## TASK STATEMENT
In the thread on disparate impact below, which Asian American group has a median household income more than double that of those of Burmese ethnicity?

We have a "disparate impact" and nobody can prove what proportion of it is due to things like parental income or childhood education as opposed to racism on the part of the employer. Because the former considerations are real contributors, the metric can regularly be expected to exceed the threshold even if the contribution of racism by the employer was zero. Doesn't that imply that we're essentially accusing people of racism at random?
> because the impact exists whether intent can be shown or not, the desire remains to ameliorate that impact.
The median household income for Asian Americans of Indian ethnicity is more than double those of Burmese ethnicity:
https://en.wikipedia.org/wiki/List_of_ethnic_groups_in_the_U...
This is objectively a disparate impact and likely shows up in several other metrics in addition to income. Disparate results can almost universally be obtained by arbitrarily segmenting the population into different groups and comparing the midpoints. Americans of Australian ancestry have a higher median income than those of Irish ancestry, Bolivians higher than Cubans. The result is often because the lower down group has a history of being oppressed.
What reasoned means can we use to determine which groups get the benefit of these methods to ameliorate the disparity and which don't? What should be done about the inherent impossibility of doing them simultaneously, e.g. because hiring a South African woman over a Haitian man would reduce the disparity on one axis while increasing it on another? Notice that considering each group separately could result in unconditional liability because either available alternative puts you over the threshold for one group or the other.
> If the issue happens upstream of the defendant to a claim - generally an organization being sued by an individual with fewer resources - it incentivizes such entities to push for changes upstream, so that they don't get stuck with the bill.
Do we want to apply this logic to other things? The median income in California and New York are significantly higher than they are in Alabama or West Virginia and they have higher ranked public schools. We can correspondingly expect that when applicants from different states apply for the same job, the ones from California and New York (even if they're the same race etc.) are more likely to be selected because they had more advantages growing up, even though none of them chose where they were born.
By the same reasoning we should then have the federal government penalize employers for hiring the applicants from the more affluent states so that it "incentivizes such entities to push for changes upstream, so that they don't get stuck with the bill." Does it make sense to do that?
That's the beauty of aggregate statistics. You have some elite job with 100 slots. Before you had 60 of the slots going to cronies and the remainder being allocated on merit. The cronies were disproportionately of the same ethnicity so your statistics are skewed, but don't worry, all the cronies still get their slots. Because statistics can be balanced by getting even more cronies, this time of a different ethnicity, and giving them as many of what used to be the merit slots as you need to manipulate the average. Using statistics is perfect for pretending that you're giving people something when you're actually taking something away.
If you're making the claim you need to provide the evidence.
Most people would say that a persistent disparity means it's possible there is discrimination, but it's not definitive proof.

## ENTRIES PROVIDED
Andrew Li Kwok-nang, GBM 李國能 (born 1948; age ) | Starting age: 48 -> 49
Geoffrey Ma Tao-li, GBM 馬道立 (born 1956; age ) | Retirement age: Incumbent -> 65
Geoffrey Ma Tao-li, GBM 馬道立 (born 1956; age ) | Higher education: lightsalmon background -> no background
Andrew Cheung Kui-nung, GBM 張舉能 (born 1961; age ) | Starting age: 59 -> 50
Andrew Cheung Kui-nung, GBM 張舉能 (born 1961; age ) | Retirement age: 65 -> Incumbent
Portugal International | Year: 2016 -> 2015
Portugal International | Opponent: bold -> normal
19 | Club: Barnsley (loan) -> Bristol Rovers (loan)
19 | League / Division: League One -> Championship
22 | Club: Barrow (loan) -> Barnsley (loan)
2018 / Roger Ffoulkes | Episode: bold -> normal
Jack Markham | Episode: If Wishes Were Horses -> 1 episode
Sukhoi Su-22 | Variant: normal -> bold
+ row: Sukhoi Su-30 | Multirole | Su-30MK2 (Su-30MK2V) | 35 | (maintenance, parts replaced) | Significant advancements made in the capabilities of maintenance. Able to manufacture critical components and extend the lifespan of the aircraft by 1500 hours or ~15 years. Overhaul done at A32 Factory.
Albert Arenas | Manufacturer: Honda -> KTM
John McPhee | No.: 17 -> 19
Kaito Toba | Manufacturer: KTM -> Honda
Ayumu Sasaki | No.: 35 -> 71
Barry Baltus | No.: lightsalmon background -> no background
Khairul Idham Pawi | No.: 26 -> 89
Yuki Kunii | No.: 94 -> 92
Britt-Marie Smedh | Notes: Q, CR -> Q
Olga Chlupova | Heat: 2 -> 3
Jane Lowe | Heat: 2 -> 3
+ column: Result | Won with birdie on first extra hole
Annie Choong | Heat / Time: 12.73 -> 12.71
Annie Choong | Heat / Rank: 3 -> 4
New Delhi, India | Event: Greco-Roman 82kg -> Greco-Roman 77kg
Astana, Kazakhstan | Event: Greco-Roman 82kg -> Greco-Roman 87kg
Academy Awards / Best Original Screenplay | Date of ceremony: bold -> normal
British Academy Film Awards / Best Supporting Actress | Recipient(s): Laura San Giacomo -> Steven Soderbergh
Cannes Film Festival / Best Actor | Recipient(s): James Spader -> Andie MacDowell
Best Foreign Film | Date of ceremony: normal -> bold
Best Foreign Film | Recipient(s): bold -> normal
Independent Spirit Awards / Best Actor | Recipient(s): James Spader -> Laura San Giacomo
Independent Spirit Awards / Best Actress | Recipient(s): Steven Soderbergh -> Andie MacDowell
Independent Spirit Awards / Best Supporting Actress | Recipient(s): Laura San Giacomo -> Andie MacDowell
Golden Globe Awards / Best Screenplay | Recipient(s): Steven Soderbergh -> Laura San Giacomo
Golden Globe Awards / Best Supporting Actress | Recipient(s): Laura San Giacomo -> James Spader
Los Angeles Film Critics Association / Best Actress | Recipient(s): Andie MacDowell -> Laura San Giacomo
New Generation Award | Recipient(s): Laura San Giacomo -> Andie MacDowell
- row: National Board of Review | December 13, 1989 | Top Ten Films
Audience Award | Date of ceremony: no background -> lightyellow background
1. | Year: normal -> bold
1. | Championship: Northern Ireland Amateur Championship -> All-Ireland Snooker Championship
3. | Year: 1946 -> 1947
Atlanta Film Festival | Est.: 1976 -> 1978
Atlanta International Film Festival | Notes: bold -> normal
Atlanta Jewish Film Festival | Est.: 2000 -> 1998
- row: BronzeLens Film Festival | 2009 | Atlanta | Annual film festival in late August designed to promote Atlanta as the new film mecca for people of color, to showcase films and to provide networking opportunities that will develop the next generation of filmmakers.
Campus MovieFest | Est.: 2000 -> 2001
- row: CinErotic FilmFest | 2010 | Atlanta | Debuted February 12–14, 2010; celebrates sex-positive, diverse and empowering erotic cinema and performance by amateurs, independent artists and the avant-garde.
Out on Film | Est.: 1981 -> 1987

## REPLY
Asian Americans of Indian ethnicity.